What needs to be done
Each line from the start of the data below through the one containing "thumb tip: (125, 167)" must be reproduced exactly.

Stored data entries
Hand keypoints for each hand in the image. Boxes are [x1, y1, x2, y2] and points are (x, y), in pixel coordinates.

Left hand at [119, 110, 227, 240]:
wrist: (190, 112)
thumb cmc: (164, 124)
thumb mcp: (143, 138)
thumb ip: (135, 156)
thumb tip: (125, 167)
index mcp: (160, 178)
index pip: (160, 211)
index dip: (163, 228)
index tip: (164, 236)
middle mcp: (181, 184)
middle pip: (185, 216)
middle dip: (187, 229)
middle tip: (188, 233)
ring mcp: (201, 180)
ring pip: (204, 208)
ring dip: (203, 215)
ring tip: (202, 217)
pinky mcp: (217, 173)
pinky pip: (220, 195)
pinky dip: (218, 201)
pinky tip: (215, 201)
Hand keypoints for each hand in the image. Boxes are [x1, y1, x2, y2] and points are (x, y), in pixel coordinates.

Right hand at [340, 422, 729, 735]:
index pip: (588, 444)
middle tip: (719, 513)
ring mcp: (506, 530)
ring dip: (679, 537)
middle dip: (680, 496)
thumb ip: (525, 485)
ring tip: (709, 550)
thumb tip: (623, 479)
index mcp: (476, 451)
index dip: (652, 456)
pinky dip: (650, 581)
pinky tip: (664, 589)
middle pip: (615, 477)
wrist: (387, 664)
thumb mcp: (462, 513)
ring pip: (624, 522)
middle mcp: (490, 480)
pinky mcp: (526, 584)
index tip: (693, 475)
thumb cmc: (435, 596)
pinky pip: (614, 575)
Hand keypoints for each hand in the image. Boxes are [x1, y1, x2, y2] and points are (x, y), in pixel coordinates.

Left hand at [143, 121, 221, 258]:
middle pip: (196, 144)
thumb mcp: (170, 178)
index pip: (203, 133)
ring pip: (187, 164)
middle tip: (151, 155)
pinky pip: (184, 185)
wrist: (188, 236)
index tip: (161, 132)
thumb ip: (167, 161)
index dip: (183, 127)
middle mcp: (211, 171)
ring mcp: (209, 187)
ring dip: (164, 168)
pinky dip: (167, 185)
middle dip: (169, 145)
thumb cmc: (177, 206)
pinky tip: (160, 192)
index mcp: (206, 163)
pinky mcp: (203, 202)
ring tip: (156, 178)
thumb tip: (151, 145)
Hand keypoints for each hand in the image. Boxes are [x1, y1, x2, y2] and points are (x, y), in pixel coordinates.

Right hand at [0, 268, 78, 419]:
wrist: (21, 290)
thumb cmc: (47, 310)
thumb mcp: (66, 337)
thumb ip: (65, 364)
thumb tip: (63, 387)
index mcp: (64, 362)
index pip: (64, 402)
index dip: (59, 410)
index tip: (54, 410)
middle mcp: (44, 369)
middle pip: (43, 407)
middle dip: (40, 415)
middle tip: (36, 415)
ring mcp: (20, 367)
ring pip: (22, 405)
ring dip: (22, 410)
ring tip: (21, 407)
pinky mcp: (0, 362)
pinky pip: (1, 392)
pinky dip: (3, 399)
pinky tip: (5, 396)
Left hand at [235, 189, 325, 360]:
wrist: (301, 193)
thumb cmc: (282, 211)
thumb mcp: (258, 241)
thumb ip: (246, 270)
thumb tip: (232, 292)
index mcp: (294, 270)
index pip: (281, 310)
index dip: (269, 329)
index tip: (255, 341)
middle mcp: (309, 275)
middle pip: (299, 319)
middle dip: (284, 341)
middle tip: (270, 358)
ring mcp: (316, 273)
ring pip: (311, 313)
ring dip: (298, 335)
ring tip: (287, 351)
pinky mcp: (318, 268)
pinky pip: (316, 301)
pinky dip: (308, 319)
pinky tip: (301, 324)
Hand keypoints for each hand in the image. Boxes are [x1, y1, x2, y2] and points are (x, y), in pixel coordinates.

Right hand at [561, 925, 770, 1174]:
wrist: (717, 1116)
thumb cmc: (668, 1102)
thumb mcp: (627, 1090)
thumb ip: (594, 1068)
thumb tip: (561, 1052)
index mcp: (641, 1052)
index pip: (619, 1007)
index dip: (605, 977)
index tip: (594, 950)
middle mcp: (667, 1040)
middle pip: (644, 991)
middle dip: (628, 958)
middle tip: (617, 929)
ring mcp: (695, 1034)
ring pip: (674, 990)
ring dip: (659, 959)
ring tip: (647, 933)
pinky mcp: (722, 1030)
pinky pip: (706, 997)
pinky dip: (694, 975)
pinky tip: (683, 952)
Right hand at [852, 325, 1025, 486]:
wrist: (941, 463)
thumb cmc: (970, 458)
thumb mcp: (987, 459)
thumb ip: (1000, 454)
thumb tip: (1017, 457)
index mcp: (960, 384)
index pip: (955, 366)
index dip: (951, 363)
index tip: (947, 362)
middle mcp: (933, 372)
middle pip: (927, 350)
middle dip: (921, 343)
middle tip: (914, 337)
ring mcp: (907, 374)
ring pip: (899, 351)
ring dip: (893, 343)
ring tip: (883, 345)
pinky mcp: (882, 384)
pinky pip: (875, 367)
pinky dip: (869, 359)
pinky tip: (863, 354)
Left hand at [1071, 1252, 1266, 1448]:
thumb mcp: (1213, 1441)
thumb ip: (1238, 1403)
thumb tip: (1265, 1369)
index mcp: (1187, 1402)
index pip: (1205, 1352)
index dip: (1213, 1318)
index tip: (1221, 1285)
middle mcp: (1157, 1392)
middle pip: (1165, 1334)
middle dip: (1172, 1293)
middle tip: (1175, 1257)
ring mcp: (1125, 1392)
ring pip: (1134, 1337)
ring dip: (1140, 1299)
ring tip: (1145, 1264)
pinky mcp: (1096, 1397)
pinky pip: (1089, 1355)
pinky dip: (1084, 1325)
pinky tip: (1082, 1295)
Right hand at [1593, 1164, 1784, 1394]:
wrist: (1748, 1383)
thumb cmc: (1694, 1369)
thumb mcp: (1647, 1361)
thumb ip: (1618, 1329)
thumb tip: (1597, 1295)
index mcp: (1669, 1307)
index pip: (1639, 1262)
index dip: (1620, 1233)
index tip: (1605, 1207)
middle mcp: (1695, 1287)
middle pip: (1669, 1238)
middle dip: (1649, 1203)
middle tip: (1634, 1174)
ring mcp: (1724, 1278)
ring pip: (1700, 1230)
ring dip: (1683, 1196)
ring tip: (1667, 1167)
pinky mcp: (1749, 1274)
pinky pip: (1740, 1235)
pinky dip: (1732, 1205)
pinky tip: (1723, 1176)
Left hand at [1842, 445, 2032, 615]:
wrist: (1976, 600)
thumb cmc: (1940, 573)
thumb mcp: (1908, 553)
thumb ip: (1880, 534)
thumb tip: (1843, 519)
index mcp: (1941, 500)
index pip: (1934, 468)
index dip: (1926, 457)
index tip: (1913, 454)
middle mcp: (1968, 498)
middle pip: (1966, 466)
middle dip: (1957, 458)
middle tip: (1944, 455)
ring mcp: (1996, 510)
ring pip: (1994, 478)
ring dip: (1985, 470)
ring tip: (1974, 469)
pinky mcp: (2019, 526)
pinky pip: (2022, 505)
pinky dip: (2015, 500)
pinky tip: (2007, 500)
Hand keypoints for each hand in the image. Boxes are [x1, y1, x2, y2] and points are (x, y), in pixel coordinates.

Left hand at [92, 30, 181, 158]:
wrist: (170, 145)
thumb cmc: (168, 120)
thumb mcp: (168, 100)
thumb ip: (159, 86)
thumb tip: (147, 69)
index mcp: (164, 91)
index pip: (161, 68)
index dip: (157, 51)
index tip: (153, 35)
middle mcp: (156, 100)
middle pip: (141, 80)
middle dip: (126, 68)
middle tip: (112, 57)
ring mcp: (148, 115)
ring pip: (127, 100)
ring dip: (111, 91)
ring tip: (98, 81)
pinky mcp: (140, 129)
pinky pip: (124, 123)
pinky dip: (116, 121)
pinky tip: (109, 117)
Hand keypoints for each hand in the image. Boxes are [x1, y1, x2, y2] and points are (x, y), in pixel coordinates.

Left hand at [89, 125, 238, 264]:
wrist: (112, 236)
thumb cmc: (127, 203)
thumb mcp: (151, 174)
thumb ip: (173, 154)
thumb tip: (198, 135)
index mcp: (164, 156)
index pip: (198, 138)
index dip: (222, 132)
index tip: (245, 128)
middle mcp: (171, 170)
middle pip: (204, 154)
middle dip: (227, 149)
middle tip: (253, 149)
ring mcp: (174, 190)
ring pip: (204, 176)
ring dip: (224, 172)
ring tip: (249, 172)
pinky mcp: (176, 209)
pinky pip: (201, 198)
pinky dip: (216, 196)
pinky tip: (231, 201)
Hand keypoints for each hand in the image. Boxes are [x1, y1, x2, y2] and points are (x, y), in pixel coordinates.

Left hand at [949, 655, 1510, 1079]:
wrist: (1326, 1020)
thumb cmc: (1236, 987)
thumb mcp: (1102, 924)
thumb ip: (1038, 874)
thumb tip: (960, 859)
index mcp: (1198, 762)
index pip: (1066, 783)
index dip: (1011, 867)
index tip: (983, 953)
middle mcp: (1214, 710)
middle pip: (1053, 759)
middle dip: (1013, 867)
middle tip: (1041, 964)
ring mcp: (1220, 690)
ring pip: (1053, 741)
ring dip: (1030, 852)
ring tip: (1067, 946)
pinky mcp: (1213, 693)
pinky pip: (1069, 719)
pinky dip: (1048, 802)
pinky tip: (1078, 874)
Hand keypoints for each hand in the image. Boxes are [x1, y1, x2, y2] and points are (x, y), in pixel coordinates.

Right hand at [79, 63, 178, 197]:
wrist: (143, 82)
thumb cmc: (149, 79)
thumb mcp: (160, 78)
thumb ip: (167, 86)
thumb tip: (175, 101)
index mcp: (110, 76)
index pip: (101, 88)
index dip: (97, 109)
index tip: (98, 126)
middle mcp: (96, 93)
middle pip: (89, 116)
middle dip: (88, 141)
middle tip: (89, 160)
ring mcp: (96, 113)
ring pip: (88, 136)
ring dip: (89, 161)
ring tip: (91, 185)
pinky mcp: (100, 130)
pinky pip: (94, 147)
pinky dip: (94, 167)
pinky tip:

Response to this exercise
Hand keypoints for each hand in the image. Boxes are [x1, y1, x2, y2] and points are (x, y), in pixel coordinates.

Left hand at [119, 110, 227, 240]:
wrist: (190, 112)
thumb cmc: (164, 124)
thumb mcp: (143, 138)
thumb ip: (135, 156)
thumb tip: (125, 167)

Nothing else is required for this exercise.